18. The system as recited in claim 16 wherein said first and second signals are optical signals transmittable to interface or host circuitry associated with said video source.

19. The system as recited in claim 16 wherein said detector includes one of:

a reflectivity sensor, and

a tilt sensor.

20. The system as recited in claim 16 wherein said video source is selected from the group consisting of:

a DVR,

a DTV,

a video disc player,

a video tape player,

a computer media player,

an Internet video stream player, and

an automobile.

21. A method of automatically controlling a video presentation, comprising:

sensing whether a viewer is watching said video presentation;

transmitting a first signal to a video source of said video presentation if said viewer is watching said video presentation; and

transmitting a second signal to said video source if said viewer is not watching said video presentation.

22. The method as recited in claim 21 wherein said video presentation is a 3D video presentation and said glasses are 3D glasses.

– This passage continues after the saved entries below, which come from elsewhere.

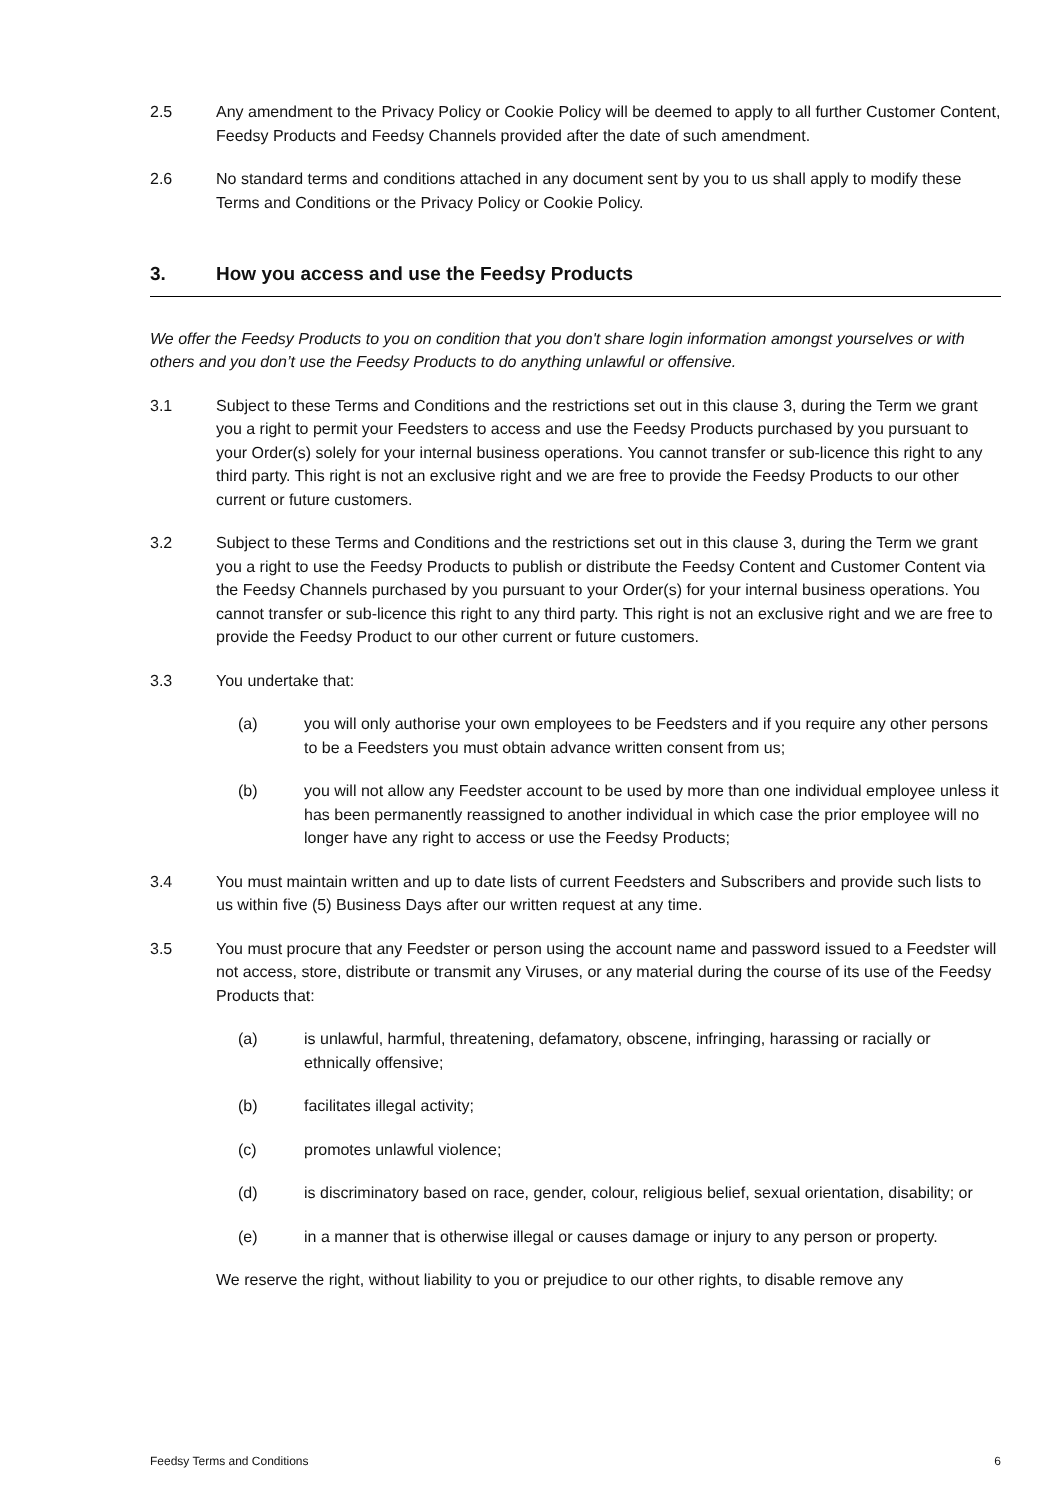2.5 Any amendment to the Privacy Policy or Cookie Policy will be deemed to apply to all further Customer Content, Feedsy Products and Feedsy Channels provided after the date of such amendment.
2.6 No standard terms and conditions attached in any document sent by you to us shall apply to modify these Terms and Conditions or the Privacy Policy or Cookie Policy.
3. How you access and use the Feedsy Products
We offer the Feedsy Products to you on condition that you don't share login information amongst yourselves or with others and you don’t use the Feedsy Products to do anything unlawful or offensive.
3.1 Subject to these Terms and Conditions and the restrictions set out in this clause 3, during the Term we grant you a right to permit your Feedsters to access and use the Feedsy Products purchased by you pursuant to your Order(s) solely for your internal business operations. You cannot transfer or sub-licence this right to any third party. This right is not an exclusive right and we are free to provide the Feedsy Products to our other current or future customers.
3.2 Subject to these Terms and Conditions and the restrictions set out in this clause 3, during the Term we grant you a right to use the Feedsy Products to publish or distribute the Feedsy Content and Customer Content via the Feedsy Channels purchased by you pursuant to your Order(s) for your internal business operations. You cannot transfer or sub-licence this right to any third party. This right is not an exclusive right and we are free to provide the Feedsy Product to our other current or future customers.
3.3 You undertake that:
(a) you will only authorise your own employees to be Feedsters and if you require any other persons to be a Feedsters you must obtain advance written consent from us;
(b) you will not allow any Feedster account to be used by more than one individual employee unless it has been permanently reassigned to another individual in which case the prior employee will no longer have any right to access or use the Feedsy Products;
3.4 You must maintain written and up to date lists of current Feedsters and Subscribers and provide such lists to us within five (5) Business Days after our written request at any time.
3.5 You must procure that any Feedster or person using the account name and password issued to a Feedster will not access, store, distribute or transmit any Viruses, or any material during the course of its use of the Feedsy Products that:
(a) is unlawful, harmful, threatening, defamatory, obscene, infringing, harassing or racially or ethnically offensive;
(b) facilitates illegal activity;
(c) promotes unlawful violence;
(d) is discriminatory based on race, gender, colour, religious belief, sexual orientation, disability; or
(e) in a manner that is otherwise illegal or causes damage or injury to any person or property.
We reserve the right, without liability to you or prejudice to our other rights, to disable remove any
Feedsy Terms and Conditions 6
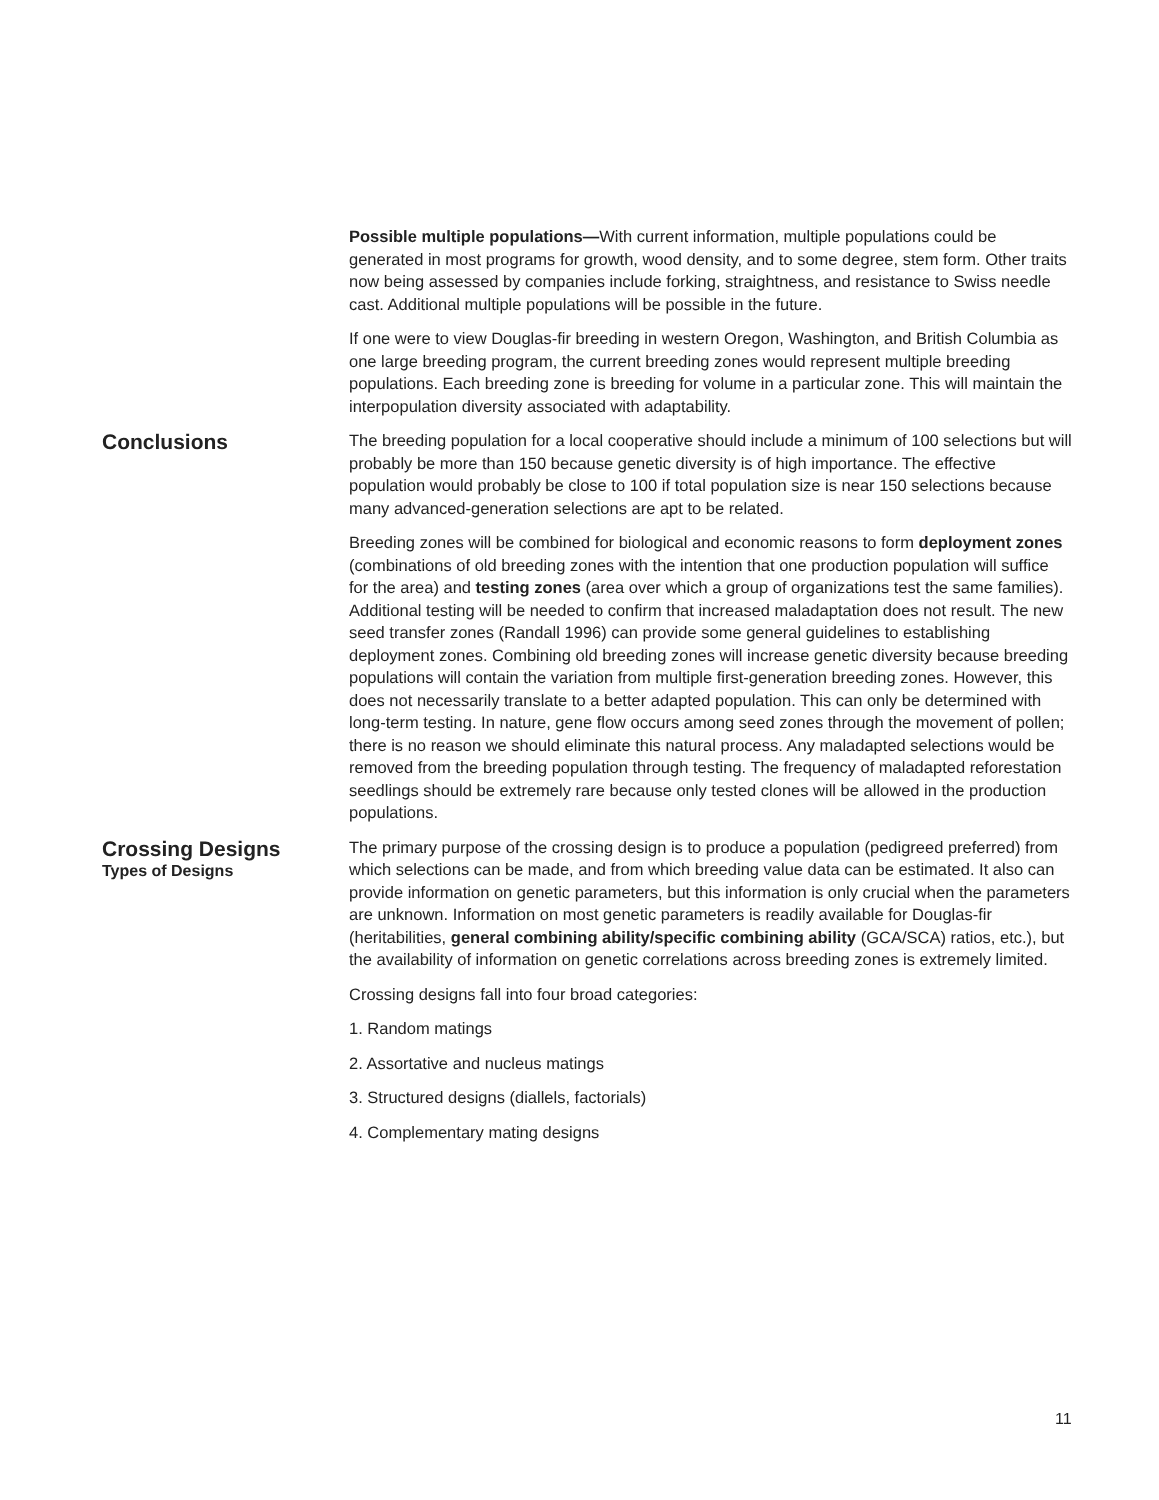Possible multiple populations—With current information, multiple populations could be generated in most programs for growth, wood density, and to some degree, stem form. Other traits now being assessed by companies include forking, straightness, and resistance to Swiss needle cast. Additional multiple populations will be possible in the future.
If one were to view Douglas-fir breeding in western Oregon, Washington, and British Columbia as one large breeding program, the current breeding zones would represent multiple breeding populations. Each breeding zone is breeding for volume in a particular zone. This will maintain the interpopulation diversity associated with adaptability.
Conclusions
The breeding population for a local cooperative should include a minimum of 100 selections but will probably be more than 150 because genetic diversity is of high importance. The effective population would probably be close to 100 if total population size is near 150 selections because many advanced-generation selections are apt to be related.
Breeding zones will be combined for biological and economic reasons to form deployment zones (combinations of old breeding zones with the intention that one production population will suffice for the area) and testing zones (area over which a group of organizations test the same families). Additional testing will be needed to confirm that increased maladaptation does not result. The new seed transfer zones (Randall 1996) can provide some general guidelines to establishing deployment zones. Combining old breeding zones will increase genetic diversity because breeding populations will contain the variation from multiple first-generation breeding zones. However, this does not necessarily translate to a better adapted population. This can only be determined with long-term testing. In nature, gene flow occurs among seed zones through the movement of pollen; there is no reason we should eliminate this natural process. Any maladapted selections would be removed from the breeding population through testing. The frequency of maladapted reforestation seedlings should be extremely rare because only tested clones will be allowed in the production populations.
Crossing Designs
Types of Designs
The primary purpose of the crossing design is to produce a population (pedigreed preferred) from which selections can be made, and from which breeding value data can be estimated. It also can provide information on genetic parameters, but this information is only crucial when the parameters are unknown. Information on most genetic parameters is readily available for Douglas-fir (heritabilities, general combining ability/specific combining ability (GCA/SCA) ratios, etc.), but the availability of information on genetic correlations across breeding zones is extremely limited.
Crossing designs fall into four broad categories:
1. Random matings
2. Assortative and nucleus matings
3. Structured designs (diallels, factorials)
4. Complementary mating designs
11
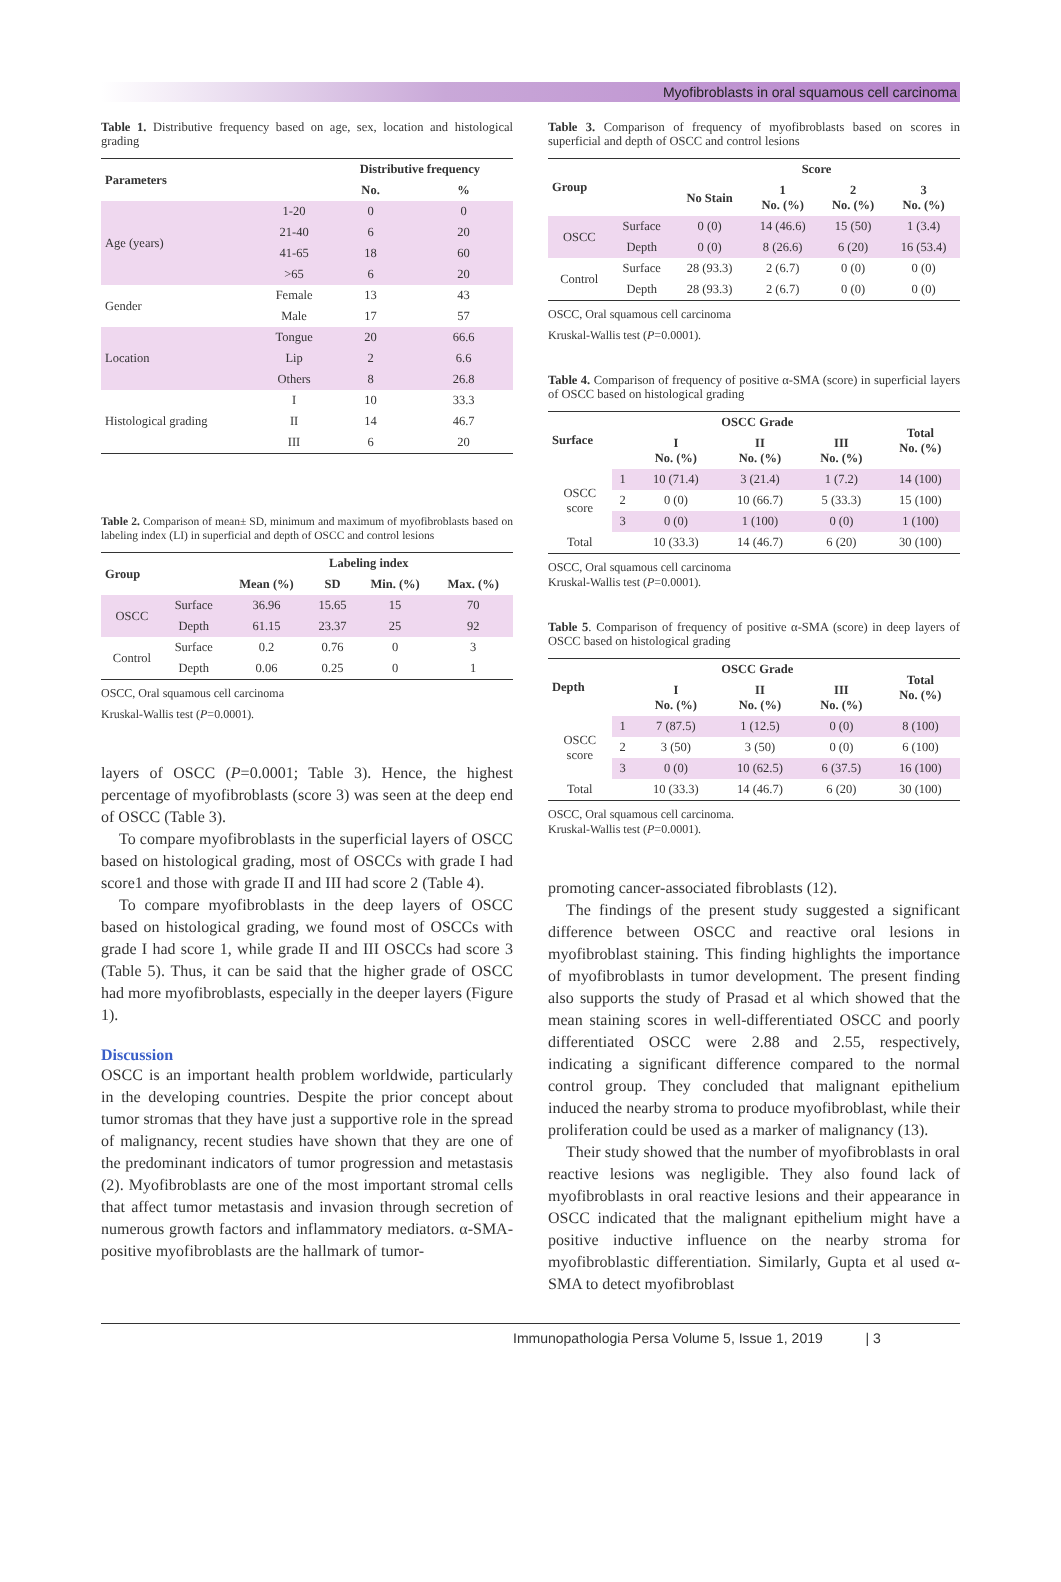Myofibroblasts in oral squamous cell carcinoma
Table 1. Distributive frequency based on age, sex, location and histological grading
| Parameters | | Distributive frequency | |
| --- | --- | --- | --- |
| | | No. | % |
| Age (years) | 1-20 | 0 | 0 |
| | 21-40 | 6 | 20 |
| | 41-65 | 18 | 60 |
| | >65 | 6 | 20 |
| Gender | Female | 13 | 43 |
| | Male | 17 | 57 |
| Location | Tongue | 20 | 66.6 |
| | Lip | 2 | 6.6 |
| | Others | 8 | 26.8 |
| Histological grading | I | 10 | 33.3 |
| | II | 14 | 46.7 |
| | III | 6 | 20 |
Table 2. Comparison of mean± SD, minimum and maximum of myofibroblasts based on labeling index (LI) in superficial and depth of OSCC and control lesions
| Group | | Labeling index | | | |
| --- | --- | --- | --- | --- | --- |
| | | Mean (%) | SD | Min. (%) | Max. (%) |
| OSCC | Surface | 36.96 | 15.65 | 15 | 70 |
| | Depth | 61.15 | 23.37 | 25 | 92 |
| Control | Surface | 0.2 | 0.76 | 0 | 3 |
| | Depth | 0.06 | 0.25 | 0 | 1 |
OSCC, Oral squamous cell carcinoma
Kruskal-Wallis test (P=0.0001).
layers of OSCC (P=0.0001; Table 3). Hence, the highest percentage of myofibroblasts (score 3) was seen at the deep end of OSCC (Table 3).
To compare myofibroblasts in the superficial layers of OSCC based on histological grading, most of OSCCs with grade I had score1 and those with grade II and III had score 2 (Table 4).
To compare myofibroblasts in the deep layers of OSCC based on histological grading, we found most of OSCCs with grade I had score 1, while grade II and III OSCCs had score 3 (Table 5). Thus, it can be said that the higher grade of OSCC had more myofibroblasts, especially in the deeper layers (Figure 1).
Discussion
OSCC is an important health problem worldwide, particularly in the developing countries. Despite the prior concept about tumor stromas that they have just a supportive role in the spread of malignancy, recent studies have shown that they are one of the predominant indicators of tumor progression and metastasis (2). Myofibroblasts are one of the most important stromal cells that affect tumor metastasis and invasion through secretion of numerous growth factors and inflammatory mediators. α-SMA-positive myofibroblasts are the hallmark of tumor-
Table 3. Comparison of frequency of myofibroblasts based on scores in superficial and depth of OSCC and control lesions
| Group | | Score | | | |
| --- | --- | --- | --- | --- | --- |
| | | No Stain | 1 No. (%) | 2 No. (%) | 3 No. (%) |
| OSCC | Surface | 0 (0) | 14 (46.6) | 15 (50) | 1 (3.4) |
| | Depth | 0 (0) | 8 (26.6) | 6 (20) | 16 (53.4) |
| Control | Surface | 28 (93.3) | 2 (6.7) | 0 (0) | 0 (0) |
| | Depth | 28 (93.3) | 2 (6.7) | 0 (0) | 0 (0) |
OSCC, Oral squamous cell carcinoma
Kruskal-Wallis test (P=0.0001).
Table 4. Comparison of frequency of positive α-SMA (score) in superficial layers of OSCC based on histological grading
| Surface | | OSCC Grade | | | Total No. (%) |
| --- | --- | --- | --- | --- | --- |
| | | I No. (%) | II No. (%) | III No. (%) | |
| OSCC score | 1 | 10 (71.4) | 3 (21.4) | 1 (7.2) | 14 (100) |
| | 2 | 0 (0) | 10 (66.7) | 5 (33.3) | 15 (100) |
| | 3 | 0 (0) | 1 (100) | 0 (0) | 1 (100) |
| Total | | 10 (33.3) | 14 (46.7) | 6 (20) | 30 (100) |
OSCC, Oral squamous cell carcinoma
Kruskal-Wallis test (P=0.0001).
Table 5. Comparison of frequency of positive α-SMA (score) in deep layers of OSCC based on histological grading
| Depth | | OSCC Grade | | | Total No. (%) |
| --- | --- | --- | --- | --- | --- |
| | | I No. (%) | II No. (%) | III No. (%) | |
| OSCC score | 1 | 7 (87.5) | 1 (12.5) | 0 (0) | 8 (100) |
| | 2 | 3 (50) | 3 (50) | 0 (0) | 6 (100) |
| | 3 | 0 (0) | 10 (62.5) | 6 (37.5) | 16 (100) |
| Total | | 10 (33.3) | 14 (46.7) | 6 (20) | 30 (100) |
OSCC, Oral squamous cell carcinoma.
Kruskal-Wallis test (P=0.0001).
promoting cancer-associated fibroblasts (12).
The findings of the present study suggested a significant difference between OSCC and reactive oral lesions in myofibroblast staining. This finding highlights the importance of myofibroblasts in tumor development. The present finding also supports the study of Prasad et al which showed that the mean staining scores in well-differentiated OSCC and poorly differentiated OSCC were 2.88 and 2.55, respectively, indicating a significant difference compared to the normal control group. They concluded that malignant epithelium induced the nearby stroma to produce myofibroblast, while their proliferation could be used as a marker of malignancy (13).
Their study showed that the number of myofibroblasts in oral reactive lesions was negligible. They also found lack of myofibroblasts in oral reactive lesions and their appearance in OSCC indicated that the malignant epithelium might have a positive inductive influence on the nearby stroma for myofibroblastic differentiation. Similarly, Gupta et al used α-SMA to detect myofibroblast
Immunopathologia Persa Volume 5, Issue 1, 2019 | 3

23. The method as recited in claim 21 wherein said first and second signals are optical signals, said method further comprising transmitting said first and second signals to interface or host circuitry associated with said video source.

24. The method as recited in claim 21 wherein said detector includes one of:

a reflectivity sensor; and

a tilt sensor.

25. The method as recited in claim 21 wherein said video source is selected from the group consisting of:

a DVR,

a DTV,

a video disc player,

a video tape player,

a computer media player,

an Internet video stream player, and

an automobile.

26. 3D glasses, comprising:

a detector integral with said 3D viewing glasses and configured to sense whether a viewer is watching a video presentation; and

a transmitter integral with said 3D glasses, coupled to said detector and configured to transmit a first signal to a video source of said 3D video presentation if said viewer is watching said video presentation and configured to transmit a second signal to said video source if said viewer is not watching said video presentation.

27. The 3D glasses as recited in claim 26 wherein said detector is associated with a frame front of said 3D glasses.

28. The 3D glasses as recited in claim 26 wherein said first signal and said second signal toggle a play/pause function on said video source.

29. The 3D glasses as recited in claim 26 wherein said first and second signals are optical signals transmittable to interface or host circuitry associated with said video source.

30. The 3D glasses as recited in claim 26 further comprising a processor integral with said 3D glasses and configured to execute a calibration routine to calibrate said detector.